#### [PROBLEM TO SOLVE]
From the first line of the data below through the line holding "кращий вибір для", write out each line exactly as it stands.

Transcribed page contents:
────────
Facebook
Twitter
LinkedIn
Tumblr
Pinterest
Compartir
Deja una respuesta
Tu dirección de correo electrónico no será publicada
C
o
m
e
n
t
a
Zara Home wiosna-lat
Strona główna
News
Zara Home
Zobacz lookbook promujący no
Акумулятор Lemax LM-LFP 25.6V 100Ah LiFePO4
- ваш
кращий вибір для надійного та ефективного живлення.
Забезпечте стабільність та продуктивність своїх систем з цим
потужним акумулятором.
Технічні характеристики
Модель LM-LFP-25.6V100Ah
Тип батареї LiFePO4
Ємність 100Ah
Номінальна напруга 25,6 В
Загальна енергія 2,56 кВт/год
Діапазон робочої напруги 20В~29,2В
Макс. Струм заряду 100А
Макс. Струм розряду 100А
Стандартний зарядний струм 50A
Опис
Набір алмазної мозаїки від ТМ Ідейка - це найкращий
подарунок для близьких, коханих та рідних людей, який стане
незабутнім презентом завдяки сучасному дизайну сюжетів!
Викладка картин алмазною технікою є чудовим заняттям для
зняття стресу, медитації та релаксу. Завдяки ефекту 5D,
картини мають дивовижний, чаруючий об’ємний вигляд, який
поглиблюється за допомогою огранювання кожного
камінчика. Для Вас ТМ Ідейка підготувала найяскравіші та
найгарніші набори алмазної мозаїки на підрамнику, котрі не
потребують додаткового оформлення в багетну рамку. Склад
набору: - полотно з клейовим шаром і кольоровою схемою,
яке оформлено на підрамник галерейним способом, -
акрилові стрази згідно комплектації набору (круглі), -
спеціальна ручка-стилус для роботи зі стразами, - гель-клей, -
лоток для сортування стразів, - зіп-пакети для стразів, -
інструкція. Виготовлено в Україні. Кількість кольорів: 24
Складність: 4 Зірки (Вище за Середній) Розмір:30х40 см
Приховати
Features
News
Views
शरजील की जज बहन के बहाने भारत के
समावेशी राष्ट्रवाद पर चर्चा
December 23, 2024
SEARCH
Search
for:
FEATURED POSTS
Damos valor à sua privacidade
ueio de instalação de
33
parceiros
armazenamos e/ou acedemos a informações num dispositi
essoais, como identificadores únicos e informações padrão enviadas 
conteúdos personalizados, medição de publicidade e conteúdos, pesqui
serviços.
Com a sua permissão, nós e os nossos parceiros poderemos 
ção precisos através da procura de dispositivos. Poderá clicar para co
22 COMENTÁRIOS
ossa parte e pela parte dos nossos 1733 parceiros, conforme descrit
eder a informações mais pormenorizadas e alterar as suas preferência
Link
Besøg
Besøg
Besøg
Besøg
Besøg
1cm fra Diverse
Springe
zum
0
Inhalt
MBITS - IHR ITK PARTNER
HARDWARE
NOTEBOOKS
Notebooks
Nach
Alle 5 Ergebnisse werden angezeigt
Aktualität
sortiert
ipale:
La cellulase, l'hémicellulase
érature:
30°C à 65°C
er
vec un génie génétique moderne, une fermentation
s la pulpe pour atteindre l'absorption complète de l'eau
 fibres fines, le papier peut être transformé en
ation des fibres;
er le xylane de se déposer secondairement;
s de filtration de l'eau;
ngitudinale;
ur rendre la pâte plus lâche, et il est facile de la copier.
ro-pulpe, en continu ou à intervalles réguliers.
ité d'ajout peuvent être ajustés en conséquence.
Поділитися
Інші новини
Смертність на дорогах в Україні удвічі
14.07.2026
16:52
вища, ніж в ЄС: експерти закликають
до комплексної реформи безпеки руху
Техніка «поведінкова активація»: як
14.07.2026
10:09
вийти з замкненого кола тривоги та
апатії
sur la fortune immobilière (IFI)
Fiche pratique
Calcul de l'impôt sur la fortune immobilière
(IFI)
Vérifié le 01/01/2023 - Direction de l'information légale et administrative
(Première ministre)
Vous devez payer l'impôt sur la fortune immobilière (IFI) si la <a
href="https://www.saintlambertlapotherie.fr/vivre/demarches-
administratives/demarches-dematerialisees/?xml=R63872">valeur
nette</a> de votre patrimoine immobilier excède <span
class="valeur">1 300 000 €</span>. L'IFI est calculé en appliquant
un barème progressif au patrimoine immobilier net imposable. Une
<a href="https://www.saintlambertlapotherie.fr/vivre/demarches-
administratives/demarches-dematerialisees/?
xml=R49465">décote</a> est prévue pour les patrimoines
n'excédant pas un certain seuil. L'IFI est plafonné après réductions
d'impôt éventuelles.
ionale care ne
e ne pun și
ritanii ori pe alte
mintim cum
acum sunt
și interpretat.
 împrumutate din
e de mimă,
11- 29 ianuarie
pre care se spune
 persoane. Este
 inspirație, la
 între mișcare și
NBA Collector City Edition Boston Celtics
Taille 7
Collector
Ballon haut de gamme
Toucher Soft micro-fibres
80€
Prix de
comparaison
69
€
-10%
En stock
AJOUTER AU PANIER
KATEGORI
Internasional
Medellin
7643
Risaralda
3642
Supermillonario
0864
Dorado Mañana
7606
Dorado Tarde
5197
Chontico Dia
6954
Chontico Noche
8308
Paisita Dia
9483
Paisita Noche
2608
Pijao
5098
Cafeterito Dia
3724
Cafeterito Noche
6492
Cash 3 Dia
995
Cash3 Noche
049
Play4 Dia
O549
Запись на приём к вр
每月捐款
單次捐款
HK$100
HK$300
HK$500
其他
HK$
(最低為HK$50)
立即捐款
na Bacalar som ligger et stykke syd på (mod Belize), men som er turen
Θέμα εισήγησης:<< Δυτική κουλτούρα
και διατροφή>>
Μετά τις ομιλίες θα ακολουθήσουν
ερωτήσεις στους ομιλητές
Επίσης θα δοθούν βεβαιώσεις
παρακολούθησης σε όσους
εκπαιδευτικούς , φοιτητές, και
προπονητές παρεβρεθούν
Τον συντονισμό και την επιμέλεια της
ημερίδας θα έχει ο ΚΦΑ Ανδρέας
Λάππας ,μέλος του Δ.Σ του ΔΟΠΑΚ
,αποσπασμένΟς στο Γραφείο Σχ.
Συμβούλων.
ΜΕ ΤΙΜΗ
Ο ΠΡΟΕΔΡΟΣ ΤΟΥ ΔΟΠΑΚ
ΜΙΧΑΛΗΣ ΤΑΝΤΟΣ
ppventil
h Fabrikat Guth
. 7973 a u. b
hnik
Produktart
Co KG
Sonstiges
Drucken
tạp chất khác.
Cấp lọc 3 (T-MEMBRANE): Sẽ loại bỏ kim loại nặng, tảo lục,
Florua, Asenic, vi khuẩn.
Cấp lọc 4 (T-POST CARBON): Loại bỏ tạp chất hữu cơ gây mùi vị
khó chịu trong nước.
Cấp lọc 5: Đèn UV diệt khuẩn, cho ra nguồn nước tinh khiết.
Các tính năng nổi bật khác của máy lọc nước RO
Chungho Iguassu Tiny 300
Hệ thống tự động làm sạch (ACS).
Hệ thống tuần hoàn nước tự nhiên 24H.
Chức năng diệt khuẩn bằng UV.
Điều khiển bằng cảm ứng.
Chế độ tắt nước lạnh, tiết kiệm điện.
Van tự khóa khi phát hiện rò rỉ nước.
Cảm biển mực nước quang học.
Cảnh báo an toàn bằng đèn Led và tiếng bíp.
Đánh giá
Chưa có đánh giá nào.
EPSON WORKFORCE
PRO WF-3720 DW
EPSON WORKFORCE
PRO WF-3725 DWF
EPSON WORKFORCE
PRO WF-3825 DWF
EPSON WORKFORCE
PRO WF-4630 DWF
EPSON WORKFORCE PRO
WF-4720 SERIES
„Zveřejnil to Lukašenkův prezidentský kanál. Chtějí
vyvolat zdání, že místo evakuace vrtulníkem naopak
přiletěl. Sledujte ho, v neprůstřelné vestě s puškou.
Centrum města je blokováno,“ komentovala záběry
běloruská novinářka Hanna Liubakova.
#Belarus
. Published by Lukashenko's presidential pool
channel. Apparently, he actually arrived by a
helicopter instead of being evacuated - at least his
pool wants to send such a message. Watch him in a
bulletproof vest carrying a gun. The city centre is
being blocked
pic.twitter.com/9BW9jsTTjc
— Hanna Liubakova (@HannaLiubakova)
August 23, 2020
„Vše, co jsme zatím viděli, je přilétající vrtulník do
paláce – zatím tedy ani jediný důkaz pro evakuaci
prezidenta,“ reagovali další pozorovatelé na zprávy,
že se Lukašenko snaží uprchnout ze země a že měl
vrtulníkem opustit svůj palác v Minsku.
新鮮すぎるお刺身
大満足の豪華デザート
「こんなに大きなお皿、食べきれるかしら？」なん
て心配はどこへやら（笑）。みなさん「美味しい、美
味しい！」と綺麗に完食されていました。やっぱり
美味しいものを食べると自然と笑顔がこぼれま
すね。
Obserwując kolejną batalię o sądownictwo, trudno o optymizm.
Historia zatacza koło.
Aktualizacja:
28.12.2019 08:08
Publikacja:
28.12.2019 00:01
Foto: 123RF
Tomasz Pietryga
────────
#### [ANSWER BOX]
Facebook
Twitter
LinkedIn
Tumblr
Pinterest
Compartir
Deja una respuesta
Tu dirección de correo electrónico no será publicada
C
o
m
e
n
t
a
Zara Home wiosna-lat
Strona główna
News
Zara Home
Zobacz lookbook promujący no
Акумулятор Lemax LM-LFP 25.6V 100Ah LiFePO4
- ваш
кращий вибір для надійного та ефективного живлення.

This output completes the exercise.